Rigging also allows you to map process a group of Chats all at once. This is particularly useful for instances of uses of .run_many(), .run_batch(), or their async variants.

You also might want to take certain actions depending on the state of a set of Chats all at once. For instance, attempting re-generation if a certain % of Chats didn't meet some criteria.

import rigging as rg

async def check_animal(chats: list[rg.Chat]) -> list[rg.Chat]:
    return [
        await chat.continue_(f"Why did you pick that animal?").meta(questioned=True).run()
        if any(a in chat.last.content.lower() for a in ["cat", "dog", "cow", "mouse", "elephant", "chicken"])
        else chat
        for chat in chats
    ]

chats = (
    await
    rg.get_generator("gpt-3.5-turbo")
    .chat("Tell me a joke about an animal.")
    .map(check_animal)
    .run_many(3)
)

for i, chat in enumerate(chats):
    questioned = chat.metadata.get("questioned", False)
    print(f"--- Chat {i+1} (?: {questioned}) ---")
    print(chat.conversation)
    print()
--- Chat 1 (?: True) ---
[user]: Tell me a joke about an animal.

[assistant]: Why did the duck cross the road? To prove he wasn't chicken!

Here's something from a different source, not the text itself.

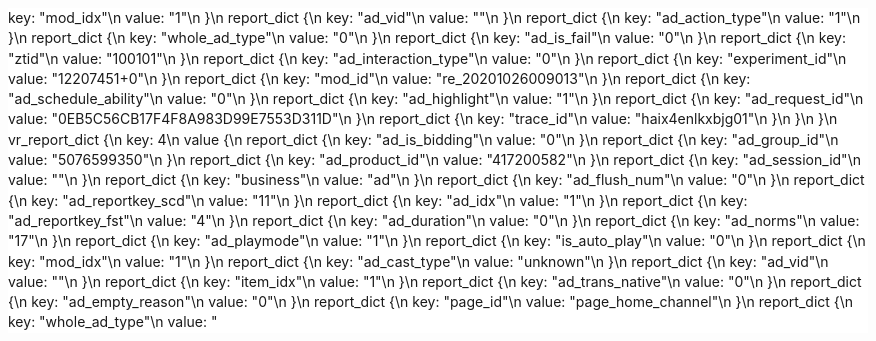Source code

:key: \"mod_idx\"\n            value: \"1\"\n          }\n          report_dict {\n            key: \"ad_vid\"\n            value: \"\"\n          }\n          report_dict {\n            key: \"ad_action_type\"\n            value: \"1\"\n          }\n          report_dict {\n            key: \"whole_ad_type\"\n            value: \"0\"\n          }\n          report_dict {\n            key: \"ad_is_fail\"\n            value: \"0\"\n          }\n          report_dict {\n            key: \"ztid\"\n            value: \"100101\"\n          }\n          report_dict {\n            key: \"ad_interaction_type\"\n            value: \"0\"\n          }\n          report_dict {\n            key: \"experiment_id\"\n            value: \"12207451+0\"\n          }\n          report_dict {\n            key: \"mod_id\"\n            value: \"re_20201026009013\"\n          }\n          report_dict {\n            key: \"ad_schedule_ability\"\n            value: \"0\"\n          }\n          report_dict {\n            key: \"ad_highlight\"\n            value: \"1\"\n          }\n          report_dict {\n            key: \"ad_request_id\"\n            value: \"0EB5C56CB17F4F8A983D99E7553D311D\"\n          }\n          report_dict {\n            key: \"trace_id\"\n            value: \"haix4enlkxbjg01\"\n          }\n        }\n      }\n      vr_report_dict {\n        key: 4\n        value {\n          report_dict {\n            key: \"ad_is_bidding\"\n            value: \"0\"\n          }\n          report_dict {\n            key: \"ad_group_id\"\n            value: \"5076599350\"\n          }\n          report_dict {\n            key: \"ad_product_id\"\n            value: \"417200582\"\n          }\n          report_dict {\n            key: \"ad_session_id\"\n            value: \"\"\n          }\n          report_dict {\n            key: \"business\"\n            value: \"ad\"\n          }\n          report_dict {\n            key: \"ad_flush_num\"\n            value: \"0\"\n          }\n          report_dict {\n            key: \"ad_reportkey_scd\"\n            value: \"11\"\n          }\n          report_dict {\n            key: \"ad_idx\"\n            value: \"1\"\n          }\n          report_dict {\n            key: \"ad_reportkey_fst\"\n            value: \"4\"\n          }\n          report_dict {\n            key: \"ad_duration\"\n            value: \"0\"\n          }\n          report_dict {\n            key: \"ad_norms\"\n            value: \"17\"\n          }\n          report_dict {\n            key: \"ad_playmode\"\n            value: \"1\"\n          }\n          report_dict {\n            key: \"is_auto_play\"\n            value: \"0\"\n          }\n          report_dict {\n            key: \"mod_idx\"\n            value: \"1\"\n          }\n          report_dict {\n            key: \"ad_cast_type\"\n            value: \"unknown\"\n          }\n          report_dict {\n            key: \"ad_vid\"\n            value: \"\"\n          }\n          report_dict {\n            key: \"item_idx\"\n            value: \"1\"\n          }\n          report_dict {\n            key: \"ad_trans_native\"\n            value: \"0\"\n          }\n          report_dict {\n            key: \"ad_empty_reason\"\n            value: \"0\"\n          }\n          report_dict {\n            key: \"page_id\"\n            value: \"page_home_channel\"\n          }\n          report_dict {\n            key: \"whole_ad_type\"\n            value: \"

[user]: Why did you pick that animal?

[assistant]: I chose a duck because they're known for their sense of humor and whimsical nature! Plus, who doesn't love a good duck joke?

--- Chat 2 (?: True) ---
[user]: Tell me a joke about an animal.

[assistant]: Why did the chicken join a band? Because it had the drumsticks!

[user]: Why did you pick that animal?

[assistant]: I chose a chicken because they are often associated with funny jokes and puns due to their quirky and comedic behavior. Plus, who doesn't love a good chicken joke?

--- Chat 3 (?: False) ---
[user]: Tell me a joke about an animal.

[assistant]: Why did the duck go to the doctor? Because he was feeling a little down in the dumps!